• ENUNCIADO
Transcribe sin cambios el fragmento del texto sobre las estudiantes voluntarias en centros de aislamiento que comienza con "Por suerte, tenemos" y termina con "las especificidades gramaticales.".

• FRAGMENTO CITADO
▼▼▼

Daniela (Dan), Laura y Mónica, las estudiantes de periodismo que trabajaron como voluntarias en centros de aislamiento para sospechosos de la COVID-19 en Matanzas y La Habana, ya están en casa. Tras llegar el resultado negativo de su PCR, Dan pudo ver un pedazo de su bahía matancera, antes que el ómnibus que la trasladada de regreso a su hogar, hiciera la parada que la llevó directo a los brazos de sus padres.
Laura, encontró un nuevo inquilino en casa; sus días en la Habana Vieja ahora llegan también con los sonoros ladridos del pequinés de la vecina y la alegría con que se escapa a jugar con ella durante varias horas; y a Mónica, el aguacero que la recibió en casa le limpió todas las añoranzas, con fuerza de lluvia fresca los abrazos maternos se le impregnaron en el alma y la revitalizaron.
Aquí, llegan las últimas misivas publicadas en Destinatario Zona Roja, sección exclusiva de la revista Alma Mater para sus redes sociales donde, en los pocos momentos libres que dejaron las arduas jornadas de labores, plasmaron su día a día en los centros de aislamiento.
XV
Hola, mis niñas valientes:
Hoy fue un miércoles largo. Salimos de la cama bien temprano, en espera de la visita del doctor que nos enviaría hacia el local donde se realiza el PCR. Tuvimos una mañana marcada por la impaciencia: nos trajeron el desayuno, la merienda, el papel higiénico, los jabones y hasta almuerzo; sin embargo, nunca llegó el turno de someternos al exudado nasofaríngeo. Nada. Otro día más en aislamiento, sin fecha conocida de regreso al hogar.
Hace nueve soles terminamos nuestra misión en el centro de aislamiento para sospechosos de la COVID-19 radicado en la Universidad de Matanzas. Desde entonces, estamos del otro lado de la puerta. Ahora somos los que recibimos la comida en la habitación; a los que colocan el termómetro diariamente; los que respondemos: «bien», cuando los doctores preguntan sobre nuestra salud; los que debemos permanecer internados en un cuarto para evitar posibles contagios.
Aquí no la pasamos mal, estamos muy cómodos y bien alimentados, pero sin pensarlo dos veces cambiaría el aire acondicionado y el pollo asado por el ventilador de mi cuarto y las hamburguesas caseras que hace mi mamá.
Por suerte, tenemos contacto con Josué, la profe Belkys y las doctoras Leydis y Yeslin. Cada tarde realizamos una tertulia desde nuestros respectivos balcones, hasta que llegan los mosquitos y corremos a cerrar el dormitorio.
El encierro no es sinónimo de inactividad. Luego de tres jornadas durmiendo, decidimos convertir este tiempo en un período de reposo turbulento. Con Maureen he aprendido que, en expresiones jurídicas, casación no significa casarse, que un auto no es un carro y que los derechos reales no se asocian a la realeza. Ella, por su parte, ya sabe diferenciar un reportaje de una nota informativa; entiende un poco de gestión de redes sociales y hasta se rompe la cabeza con las especificidades gramaticales.

▲▲▲

• DATOS PROPORCIONADOS
▼▼▼

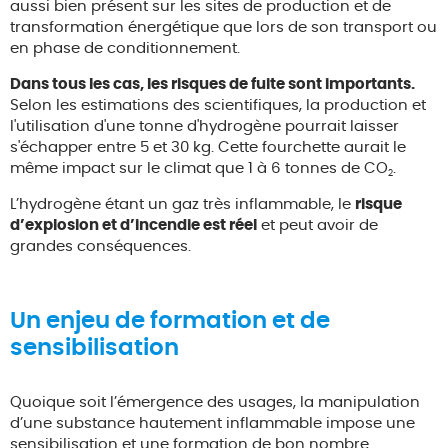
aussi bien présent sur les sites de production et de
transformation énergétique que lors de son transport ou
en phase de conditionnement.
Dans tous les cas, les risques de fuite sont importants.
Selon les estimations des scientifiques, la production et
l'utilisation d'une tonne d'hydrogène pourrait laisser
s'échapper entre 5 et 30 kg. Cette fourchette aurait le
même impact sur le climat que 1 à 6 tonnes de CO
.
2
L’hydrogène étant un gaz très inflammable, le
risque
d’explosion et d’incendie est réel
et peut avoir de
grandes conséquences.
Un enjeu de formation et de
sensibilisation
Quoique soit l’émergence des usages, la manipulation
d’une substance hautement inflammable impose une
sensibilisation et une formation de bon nombre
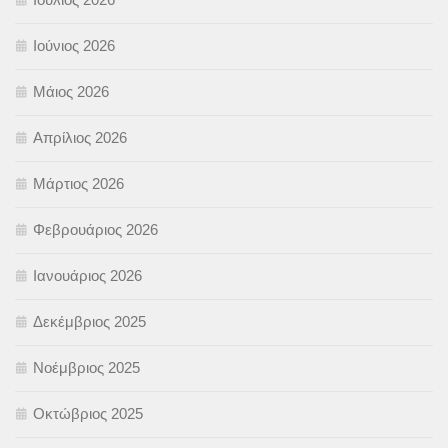
Ιούνιος 2026
Μάιος 2026
Απρίλιος 2026
Μάρτιος 2026
Φεβρουάριος 2026
Ιανουάριος 2026
Δεκέμβριος 2025
Νοέμβριος 2025
Οκτώβριος 2025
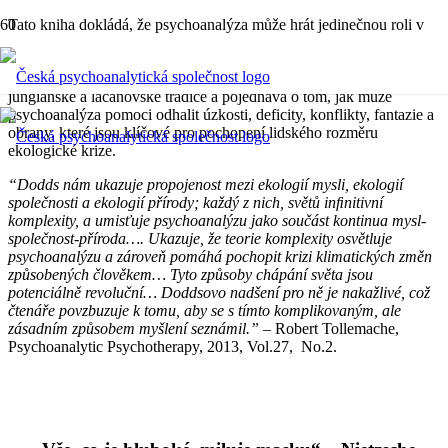
Tato kniha dokládá, že psychoanalýza může hrát jedinečnou roli v
debatě o změně klimatu, protože klade důraz na nevědomé dimenze
našeho duševního a sociálního života. Kniha se zabývá příspěvky z
freudovské, kleinovské, objektní psychologie, self-psychologie,
jungiánské a lacanovské tradice a pojednává o tom, jak může
psychoanalýza pomoci odhalit úzkosti, deficity, konflikty, fantazie a
obrany, které jsou klíčové pro pochopení lidského rozměru
ekologické krize.
“Dodds nám ukazuje propojenost mezi ekologií mysli, ekologií
společnosti a ekologií přírody; každý z nich, světů inﬁnitivní
komplexity, a umisťuje psychoanalýzu jako součást kontinua mysl-
společnost-příroda…. Ukazuje, že teorie komplexity osvětluje
psychoanalýzu a zároveň pomáhá pochopit krizi klimatických změn
způsobených člověkem… Tyto způsoby chápání světa jsou
potenciálně revoluční… Doddsovo nadšení pro ně je nakažlivé, což
čtenáře povzbuzuje k tomu, aby se s tímto komplikovaným, ale
zásadním způsobem myšlení seznámil.”
– Robert Tollemache,
Psychoanalytic Psychotherapy, 2013, Vol.27, No.2.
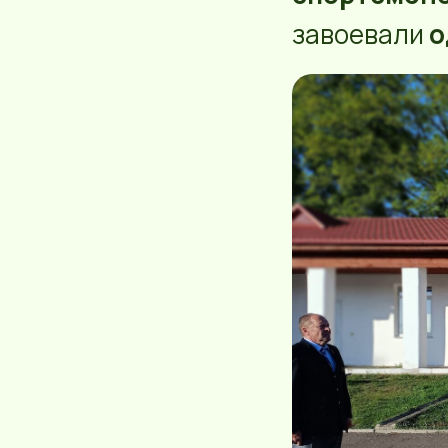
завоевали
о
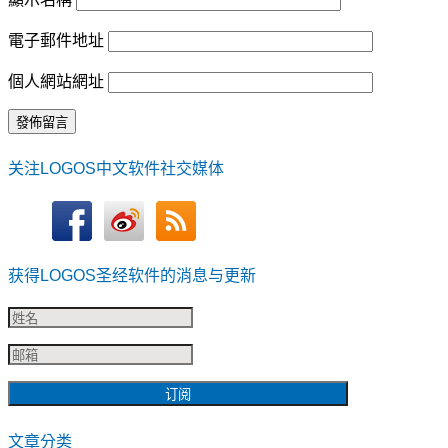
電子郵件地址
個人網站網址
关注LOGOS中文软件社交媒体
获得LOGOS圣经软件的消息与更新
文章分类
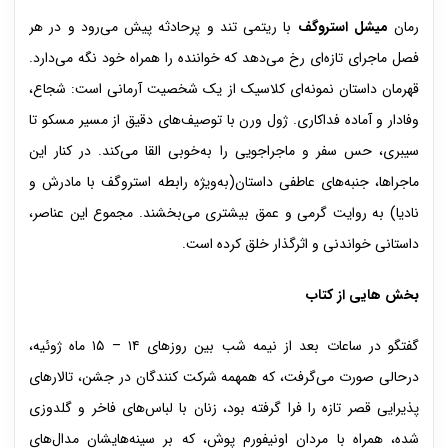
رمان
میشل استروگف
با ریتمی تند و پرحادثه پیش می‌رود و در هر
فصل ماجرای تازه‌ای رخ می‌دهد که خواننده را همراه خود نگه می‌دارد.
قهرمان داستان نمونه‌ای کلاسیک از یک شخصیت آرمانی است: شجاع،
وفادار و آماده فداکاری. ژول ورن با توصیف‌های دقیق از مسیر مسکو تا
سیبری، حس سفر و ماجراجویی را به‌خوبی القا می‌کند. در کنار این
ماجراها، جنبه‌های عاطفی داستان(به‌ویژه رابطه استروگف با مادرش و
نادیا) به روایت گرمی و عمق بیشتری می‌بخشند. مجموع این عناصر،
داستانی خواندنی و اثرگذار خلق کرده است.
بخش هایی از کتاب
گفتگو در ساعات بعد از نیمه شب بین روزهای ۱۴ – ۱۵ ماه ژوئیه،
درحالی صورت می‌گرفت، که همهمه شرکت کنندگان در جشن، تالارهای
پذیرایی قصر تازه را فرا گرفته بود، زنان با لباس‌های فاخر و گلدوزی
شده، همراه با مردان اونیفورم پوش، که بر سینه‌هایشان مدال‌های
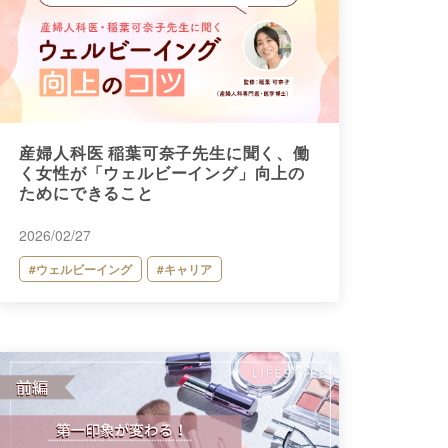
産婦人科医 稲葉可奈子先生に聞く、働
く女性が「ウェルビーイング」向上の
ためにできること
2026/02/27
#ウェルビーイング
#キャリア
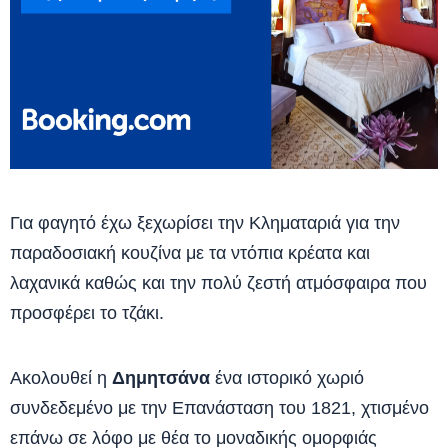
Για φαγητό έχω ξεχωρίσει την Κληματαριά για την
παραδοσιακή κουζίνα με τα ντόπια κρέατα και
λαχανικά καθώς και την πολύ ζεστή ατμόσφαιρα που
προσφέρει το τζάκι.
Ακολουθεί η
Δημητσάνα
ένα ιστορικό χωριό
συνδεδεμένο με την Επανάσταση του 1821, χτισμένο
επάνω σε λόφο με θέα το μοναδικής ομορφιάς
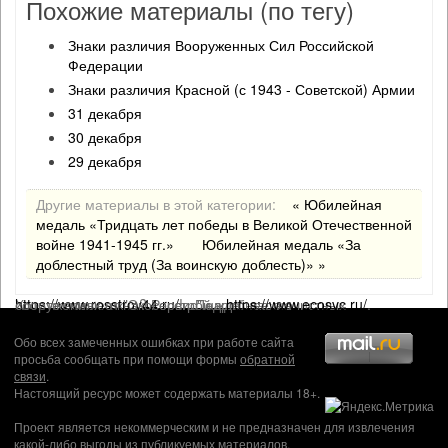
Похожие материалы (по тегу)
Знаки различия Вооруженных Сил Российской
Федерации
Знаки различия Красной (с 1943 - Советской) Армии
31 декабря
30 декабря
29 декабря
Другие материалы в этой категории:
« Юбилейная
медаль «Тридцать лет победы в Великой Отечественной
войне 1941-1945 гг.»
Юбилейная медаль «За
доблестный труд (За воинскую доблесть)» »
Хотите новые окна? Росстрой ждет вас на
https://www.rosstroy44.ru/
! . Подробнее о очистных сооружениях от "Экосервис" на
https://www.ecosvc.ru/
.
Обо всех замеченных ошибках при работе сайта
просьба сообщать при помощи формы
обратной
связи
.
Настоящий ресурс может содержать материалы 18+.
Проект является некоммерческим и не предназначен для извлечения
какой-либо выгоды из публикуемых материалов,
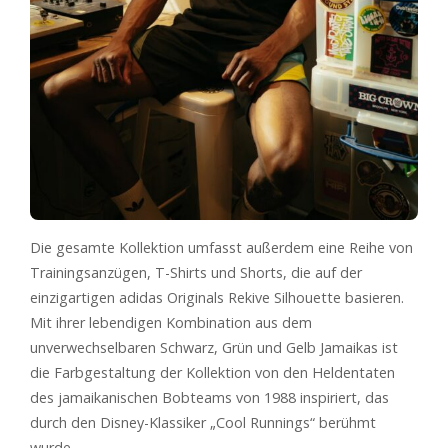
Die gesamte Kollektion umfasst außerdem eine Reihe von
Trainingsanzügen, T-Shirts und Shorts, die auf der
einzigartigen adidas Originals Rekive Silhouette basieren.
Mit ihrer lebendigen Kombination aus dem
unverwechselbaren Schwarz, Grün und Gelb Jamaikas ist
die Farbgestaltung der Kollektion von den Heldentaten
des jamaikanischen Bobteams von 1988 inspiriert, das
durch den Disney-Klassiker „Cool Runnings“ berühmt
wurde.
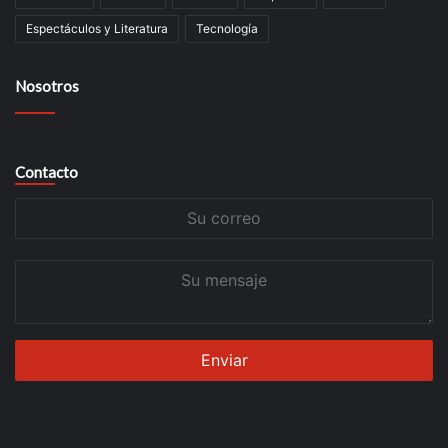
Espectáculos y Literatura
Tecnología
Nosotros
Contacto
Su
correo
Su
mensaje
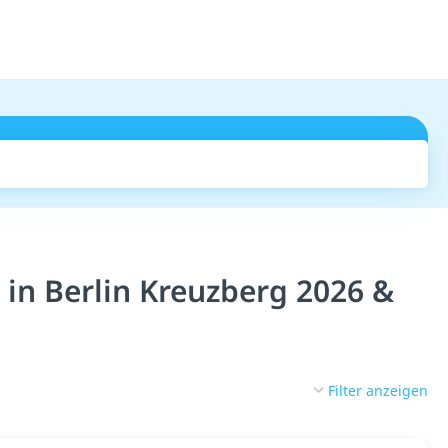
Suchen
 in Berlin Kreuzberg 2026 &
Filter anzeigen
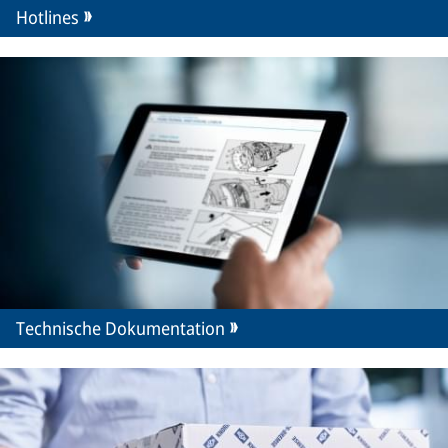
Hotlines
Technische Dokumentation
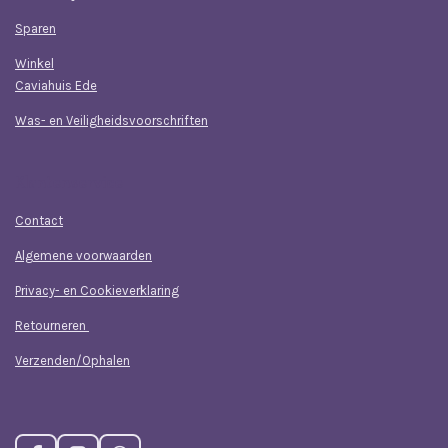
Sparen
Winkel
Caviahuis Ede
Was- en Veiligheidsvoorschriften
Klantenservice
Contact
Algemene voorwaarden
Privacy- en Cookieverklaring
Retourneren
Verzenden/Ophalen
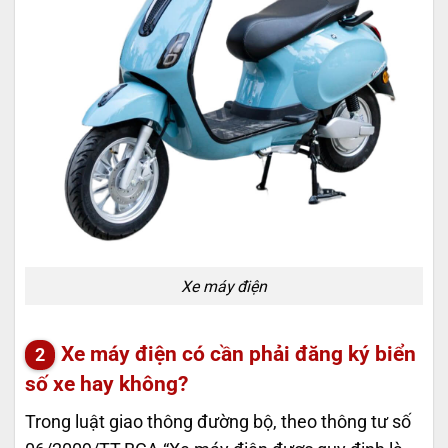
Xe máy điện
Xe máy điện có cần phải đăng ký biển
số xe hay không?
Trong luật giao thông đường bộ, theo thông tư số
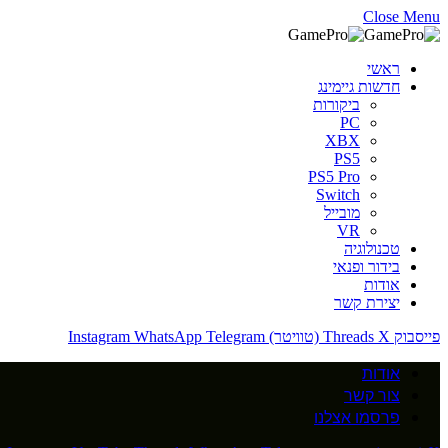
Close Menu
ראשי
חדשות גיימינג
ביקורות
PC
XBX
PS5
PS5 Pro
Switch
מובייל
VR
טכנולוגיה
בידור ופנאי
אודות
יצירת קשר
פייסבוק
X (טוויטר)
Threads
Telegram
WhatsApp
Instagram
אודות
צור קשר
פרסמו אצלנו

▲▲▲

• SOLUCIÓN
Por suerte, tenemos contacto con Josué, la profe Belkys y las doctoras Leydis y Yeslin. Cada tarde realizamos una tertulia desde nuestros respectivos balcones, hasta que llegan los mosquitos y corremos a cerrar el dormitorio.
El encierro no es sinónimo de inactividad. Luego de tres jornadas durmiendo, decidimos convertir este tiempo en un período de reposo turbulento. Con Maureen he aprendido que, en expresiones jurídicas, casación no significa casarse, que un auto no es un carro y que los derechos reales no se asocian a la realeza. Ella, por su parte, ya sabe diferenciar un reportaje de una nota informativa; entiende un poco de gestión de redes sociales y hasta se rompe la cabeza con las especificidades gramaticales.